=== PROBLEM REQUIREMENTS ===
Every line below between the line holding "right front paw: (52, 180)" and the line holding "left front paw: (502, 687)", inclusive, should be repeated exactly, and all other lines omitted.

Collected data entries:

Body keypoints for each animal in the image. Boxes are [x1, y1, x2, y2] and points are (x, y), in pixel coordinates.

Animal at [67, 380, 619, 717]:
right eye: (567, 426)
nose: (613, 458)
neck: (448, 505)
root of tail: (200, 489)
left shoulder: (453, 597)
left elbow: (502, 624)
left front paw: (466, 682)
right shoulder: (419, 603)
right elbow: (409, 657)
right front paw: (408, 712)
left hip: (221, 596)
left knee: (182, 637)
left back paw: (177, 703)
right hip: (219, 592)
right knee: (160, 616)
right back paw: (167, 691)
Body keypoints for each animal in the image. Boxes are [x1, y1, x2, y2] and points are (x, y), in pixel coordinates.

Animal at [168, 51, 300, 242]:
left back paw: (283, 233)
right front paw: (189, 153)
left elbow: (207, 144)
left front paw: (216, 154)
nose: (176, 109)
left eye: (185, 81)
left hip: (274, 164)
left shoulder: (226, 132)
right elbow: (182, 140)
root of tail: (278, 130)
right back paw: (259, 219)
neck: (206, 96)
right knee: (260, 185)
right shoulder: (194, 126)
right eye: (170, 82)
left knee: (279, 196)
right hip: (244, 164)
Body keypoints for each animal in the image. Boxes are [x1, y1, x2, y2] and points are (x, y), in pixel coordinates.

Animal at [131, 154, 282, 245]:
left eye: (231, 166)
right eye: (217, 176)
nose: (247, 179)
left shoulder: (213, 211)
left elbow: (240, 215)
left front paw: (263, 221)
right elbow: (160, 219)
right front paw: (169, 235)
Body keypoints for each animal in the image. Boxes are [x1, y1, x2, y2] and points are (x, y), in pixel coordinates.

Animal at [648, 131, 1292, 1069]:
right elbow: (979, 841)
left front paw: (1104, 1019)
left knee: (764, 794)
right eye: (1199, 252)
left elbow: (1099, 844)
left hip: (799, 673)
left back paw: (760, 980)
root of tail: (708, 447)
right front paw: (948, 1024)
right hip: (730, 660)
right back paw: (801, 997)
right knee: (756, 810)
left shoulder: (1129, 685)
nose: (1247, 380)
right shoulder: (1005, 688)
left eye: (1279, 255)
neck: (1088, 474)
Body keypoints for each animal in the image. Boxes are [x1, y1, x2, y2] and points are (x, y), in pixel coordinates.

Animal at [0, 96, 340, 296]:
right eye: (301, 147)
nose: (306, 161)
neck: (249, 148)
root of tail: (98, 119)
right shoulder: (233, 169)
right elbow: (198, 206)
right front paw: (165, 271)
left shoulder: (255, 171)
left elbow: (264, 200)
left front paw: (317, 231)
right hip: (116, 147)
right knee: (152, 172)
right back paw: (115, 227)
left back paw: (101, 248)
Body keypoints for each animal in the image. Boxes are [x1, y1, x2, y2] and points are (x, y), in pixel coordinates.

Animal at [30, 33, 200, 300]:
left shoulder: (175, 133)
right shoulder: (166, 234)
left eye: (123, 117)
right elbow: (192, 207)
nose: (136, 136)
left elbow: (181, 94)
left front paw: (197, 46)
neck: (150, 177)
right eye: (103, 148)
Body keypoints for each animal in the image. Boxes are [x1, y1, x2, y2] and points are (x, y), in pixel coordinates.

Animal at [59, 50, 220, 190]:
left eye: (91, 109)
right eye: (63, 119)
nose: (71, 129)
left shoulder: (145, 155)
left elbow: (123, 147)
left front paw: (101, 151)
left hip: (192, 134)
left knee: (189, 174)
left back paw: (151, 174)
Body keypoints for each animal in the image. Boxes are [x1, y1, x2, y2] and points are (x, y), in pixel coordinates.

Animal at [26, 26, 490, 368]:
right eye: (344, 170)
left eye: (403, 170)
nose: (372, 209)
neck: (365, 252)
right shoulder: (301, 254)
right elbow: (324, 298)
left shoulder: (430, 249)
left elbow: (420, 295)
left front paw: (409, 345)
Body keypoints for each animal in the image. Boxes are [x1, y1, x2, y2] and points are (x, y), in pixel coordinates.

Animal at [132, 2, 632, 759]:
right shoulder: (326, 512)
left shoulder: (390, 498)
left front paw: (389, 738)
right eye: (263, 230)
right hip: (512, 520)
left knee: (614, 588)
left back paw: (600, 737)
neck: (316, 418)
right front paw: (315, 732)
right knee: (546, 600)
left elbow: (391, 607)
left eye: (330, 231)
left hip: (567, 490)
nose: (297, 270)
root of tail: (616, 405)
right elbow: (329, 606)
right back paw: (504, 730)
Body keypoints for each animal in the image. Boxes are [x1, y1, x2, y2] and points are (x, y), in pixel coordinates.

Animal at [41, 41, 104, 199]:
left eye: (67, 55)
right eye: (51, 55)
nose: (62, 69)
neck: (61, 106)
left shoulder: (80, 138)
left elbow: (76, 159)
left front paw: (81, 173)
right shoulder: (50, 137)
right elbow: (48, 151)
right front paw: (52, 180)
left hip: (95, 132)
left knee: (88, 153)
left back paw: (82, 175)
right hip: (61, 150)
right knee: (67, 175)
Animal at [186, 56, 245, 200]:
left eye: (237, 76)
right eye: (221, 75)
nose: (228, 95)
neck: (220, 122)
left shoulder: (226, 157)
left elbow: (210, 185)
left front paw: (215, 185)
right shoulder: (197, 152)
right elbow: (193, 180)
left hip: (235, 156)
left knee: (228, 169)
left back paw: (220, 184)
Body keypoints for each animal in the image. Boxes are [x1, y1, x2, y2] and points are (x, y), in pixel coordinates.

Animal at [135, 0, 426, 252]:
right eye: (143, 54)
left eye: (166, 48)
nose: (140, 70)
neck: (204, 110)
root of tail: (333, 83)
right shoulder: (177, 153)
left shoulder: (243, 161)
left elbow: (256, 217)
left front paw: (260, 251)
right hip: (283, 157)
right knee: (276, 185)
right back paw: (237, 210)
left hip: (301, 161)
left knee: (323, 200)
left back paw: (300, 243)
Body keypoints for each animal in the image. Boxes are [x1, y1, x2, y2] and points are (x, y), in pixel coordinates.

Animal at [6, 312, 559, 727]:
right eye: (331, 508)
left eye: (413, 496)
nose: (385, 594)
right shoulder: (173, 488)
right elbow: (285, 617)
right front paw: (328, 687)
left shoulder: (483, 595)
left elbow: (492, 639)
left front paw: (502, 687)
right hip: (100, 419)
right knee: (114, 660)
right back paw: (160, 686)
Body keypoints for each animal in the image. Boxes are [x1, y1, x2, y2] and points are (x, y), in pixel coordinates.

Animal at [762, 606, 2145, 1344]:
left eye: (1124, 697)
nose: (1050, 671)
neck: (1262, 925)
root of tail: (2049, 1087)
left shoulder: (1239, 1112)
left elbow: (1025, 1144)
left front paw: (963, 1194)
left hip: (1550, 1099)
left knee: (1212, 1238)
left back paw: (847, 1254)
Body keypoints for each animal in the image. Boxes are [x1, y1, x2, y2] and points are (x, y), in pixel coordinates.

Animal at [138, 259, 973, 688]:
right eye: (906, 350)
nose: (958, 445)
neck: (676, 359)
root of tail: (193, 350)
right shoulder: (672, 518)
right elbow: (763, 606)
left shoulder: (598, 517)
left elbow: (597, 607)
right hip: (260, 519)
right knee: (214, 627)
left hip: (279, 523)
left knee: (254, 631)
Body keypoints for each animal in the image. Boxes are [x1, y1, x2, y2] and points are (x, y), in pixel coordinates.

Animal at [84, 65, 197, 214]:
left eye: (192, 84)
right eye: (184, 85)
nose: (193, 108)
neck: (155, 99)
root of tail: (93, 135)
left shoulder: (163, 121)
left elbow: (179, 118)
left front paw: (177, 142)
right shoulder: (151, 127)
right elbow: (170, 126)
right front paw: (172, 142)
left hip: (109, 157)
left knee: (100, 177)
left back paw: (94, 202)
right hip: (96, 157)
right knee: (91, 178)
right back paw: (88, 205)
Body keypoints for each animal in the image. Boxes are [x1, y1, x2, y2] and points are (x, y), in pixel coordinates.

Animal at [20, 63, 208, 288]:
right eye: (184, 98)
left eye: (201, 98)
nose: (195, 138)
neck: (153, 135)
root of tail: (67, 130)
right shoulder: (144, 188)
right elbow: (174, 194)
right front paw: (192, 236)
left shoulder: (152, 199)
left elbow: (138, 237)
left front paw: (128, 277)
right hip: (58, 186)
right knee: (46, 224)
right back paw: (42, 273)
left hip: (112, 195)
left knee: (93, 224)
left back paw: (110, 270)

=== RESULT FOR THIS EXERCISE ===
right front paw: (52, 180)
left hip: (95, 132)
left knee: (88, 153)
left back paw: (82, 175)
right hip: (61, 150)
right knee: (67, 175)
Animal at [186, 56, 245, 200]:
left eye: (237, 76)
right eye: (221, 75)
nose: (228, 95)
neck: (220, 122)
left shoulder: (226, 157)
left elbow: (210, 185)
left front paw: (215, 185)
right shoulder: (197, 152)
right elbow: (193, 180)
left hip: (235, 156)
left knee: (228, 169)
left back paw: (220, 184)
Body keypoints for each animal in the image. Boxes are [x1, y1, x2, y2] and points are (x, y), in pixel coordinates.

Animal at [135, 0, 426, 252]:
right eye: (143, 54)
left eye: (166, 48)
nose: (140, 70)
neck: (204, 110)
root of tail: (333, 83)
right shoulder: (177, 153)
left shoulder: (243, 161)
left elbow: (256, 217)
left front paw: (260, 251)
right hip: (283, 157)
right knee: (276, 185)
right back paw: (237, 210)
left hip: (301, 161)
left knee: (323, 200)
left back paw: (300, 243)
Body keypoints for each animal in the image. Boxes are [x1, y1, x2, y2] and points are (x, y), in pixel coordinates.

Animal at [6, 312, 559, 727]:
right eye: (331, 508)
left eye: (413, 496)
nose: (385, 594)
right shoulder: (173, 488)
right elbow: (285, 617)
right front paw: (328, 687)
left shoulder: (483, 595)
left elbow: (492, 639)
left front paw: (502, 687)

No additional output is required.